(Source material begins)

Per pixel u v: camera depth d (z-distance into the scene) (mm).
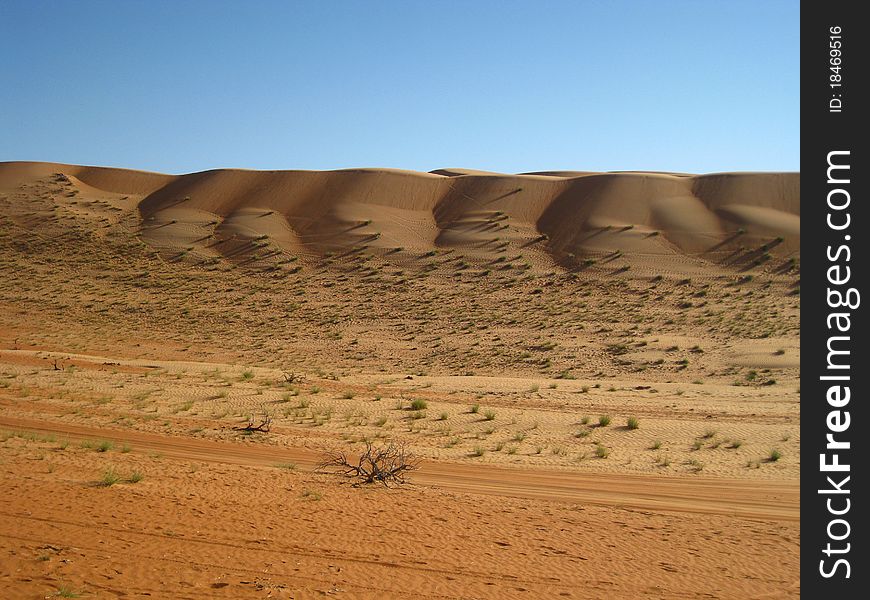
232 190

(Source material ends)
(Source material begins)

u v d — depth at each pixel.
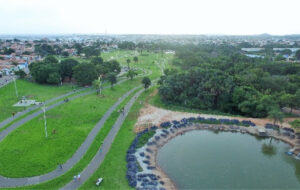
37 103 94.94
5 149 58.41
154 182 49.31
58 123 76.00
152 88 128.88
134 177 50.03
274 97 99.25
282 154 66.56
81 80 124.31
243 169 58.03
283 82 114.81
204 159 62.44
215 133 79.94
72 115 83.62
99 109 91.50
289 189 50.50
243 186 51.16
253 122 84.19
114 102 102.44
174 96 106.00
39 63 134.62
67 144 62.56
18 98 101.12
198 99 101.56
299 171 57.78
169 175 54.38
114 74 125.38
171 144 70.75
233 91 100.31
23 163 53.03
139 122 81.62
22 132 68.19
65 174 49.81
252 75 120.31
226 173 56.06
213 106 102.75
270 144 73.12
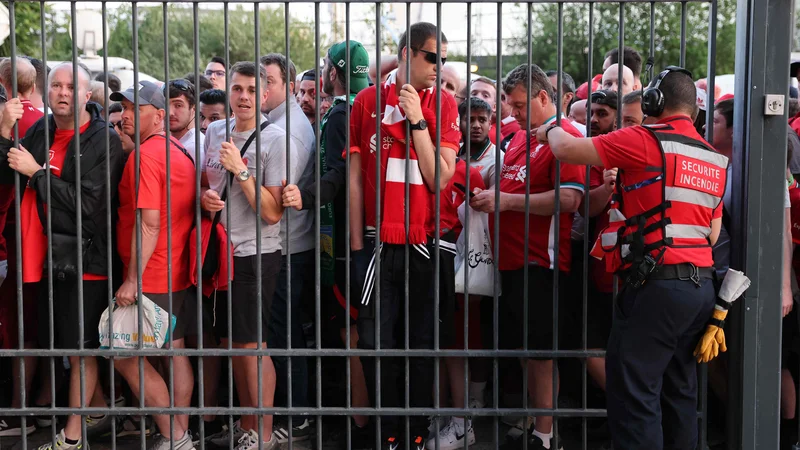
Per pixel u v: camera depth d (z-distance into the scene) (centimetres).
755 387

(Source material ends)

■ Exercise aim ■
In the entries above, which lines run from the one with "u v d — depth at each pixel." up to and including the one with "18 98 101.12"? Write them out exactly, without the pictures.

■ Written answer ■
u v d — depth at each pixel.
37 103 94.94
5 149 58.41
154 182 49.31
58 123 76.00
152 88 128.88
134 177 50.03
274 97 99.25
282 154 66.56
81 80 124.31
243 169 58.03
283 82 114.81
204 159 62.44
215 133 79.94
72 115 83.62
99 109 91.50
289 189 50.50
243 186 51.16
253 122 84.19
114 102 102.44
174 96 106.00
39 63 134.62
67 144 62.56
18 98 101.12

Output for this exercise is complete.